What the task requires: Some lines below hold "LATIN". Pick them out and copy them.

[Extracted data entries]
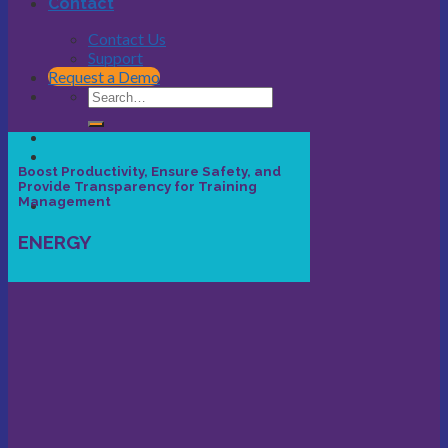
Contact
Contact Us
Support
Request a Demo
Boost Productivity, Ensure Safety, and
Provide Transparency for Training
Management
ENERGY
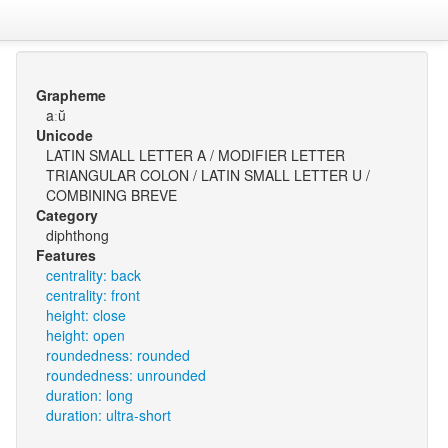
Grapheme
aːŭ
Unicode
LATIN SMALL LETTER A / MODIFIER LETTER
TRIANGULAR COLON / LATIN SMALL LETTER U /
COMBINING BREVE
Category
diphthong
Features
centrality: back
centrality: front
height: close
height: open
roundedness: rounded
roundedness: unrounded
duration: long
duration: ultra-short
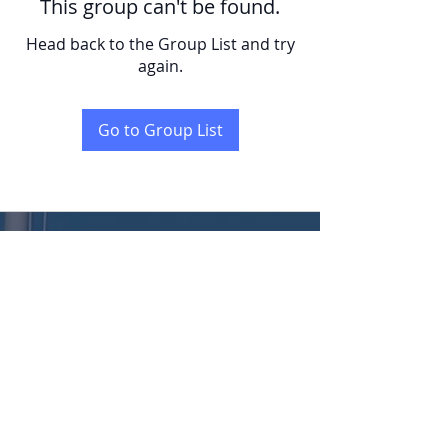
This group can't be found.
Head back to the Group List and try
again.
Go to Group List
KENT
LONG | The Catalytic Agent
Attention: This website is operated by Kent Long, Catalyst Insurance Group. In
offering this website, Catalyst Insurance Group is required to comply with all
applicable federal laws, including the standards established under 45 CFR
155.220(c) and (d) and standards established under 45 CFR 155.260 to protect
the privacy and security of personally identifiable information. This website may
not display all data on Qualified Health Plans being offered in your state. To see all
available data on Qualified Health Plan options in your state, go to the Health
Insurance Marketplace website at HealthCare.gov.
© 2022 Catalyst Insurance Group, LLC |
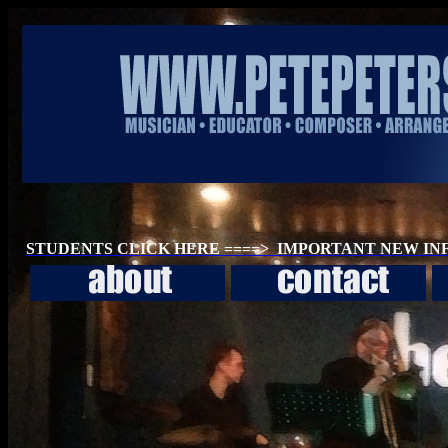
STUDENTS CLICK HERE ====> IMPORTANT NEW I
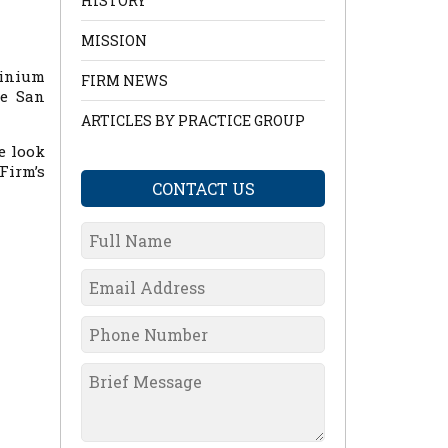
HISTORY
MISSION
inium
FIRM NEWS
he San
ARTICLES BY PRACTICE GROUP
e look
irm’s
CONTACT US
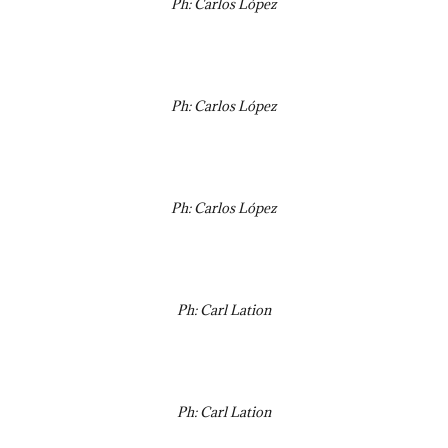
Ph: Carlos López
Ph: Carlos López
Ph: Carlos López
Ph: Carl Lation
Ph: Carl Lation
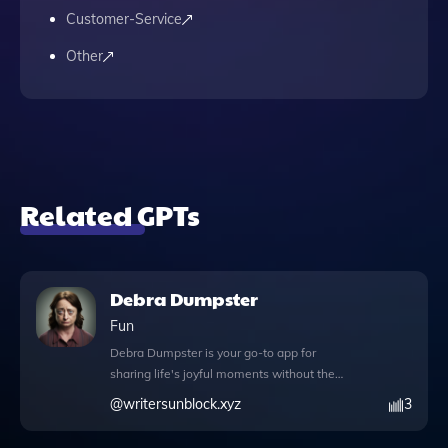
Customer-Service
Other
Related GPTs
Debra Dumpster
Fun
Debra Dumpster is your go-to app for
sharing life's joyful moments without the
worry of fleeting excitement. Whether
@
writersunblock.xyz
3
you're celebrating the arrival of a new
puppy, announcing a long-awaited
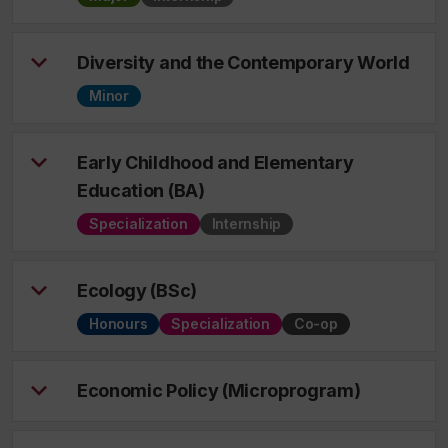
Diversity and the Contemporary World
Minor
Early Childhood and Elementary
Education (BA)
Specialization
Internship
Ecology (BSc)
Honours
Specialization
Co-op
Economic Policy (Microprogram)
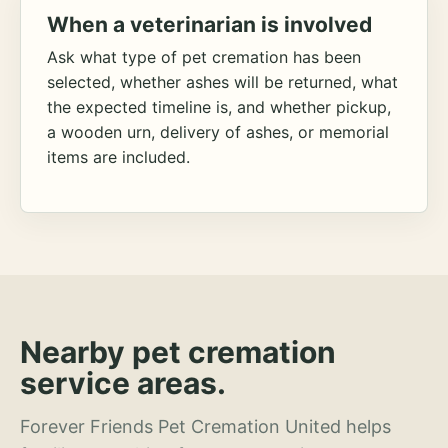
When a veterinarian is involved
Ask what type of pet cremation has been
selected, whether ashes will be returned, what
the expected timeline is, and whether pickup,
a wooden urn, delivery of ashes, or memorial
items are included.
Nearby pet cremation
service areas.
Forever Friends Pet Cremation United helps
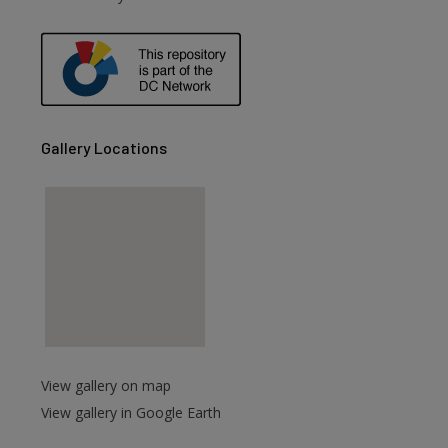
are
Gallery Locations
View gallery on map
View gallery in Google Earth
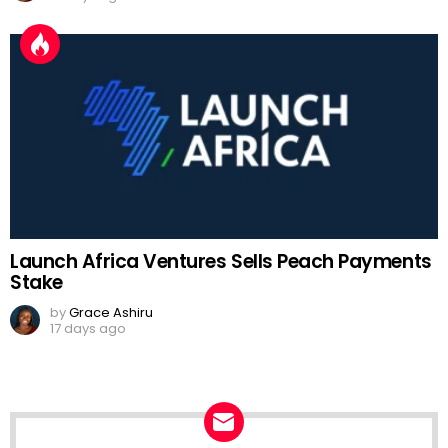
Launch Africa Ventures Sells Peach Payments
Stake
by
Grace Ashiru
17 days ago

Reply:
LATIN SMALL LETTER A / MODIFIER LETTER
TRIANGULAR COLON / LATIN SMALL LETTER U /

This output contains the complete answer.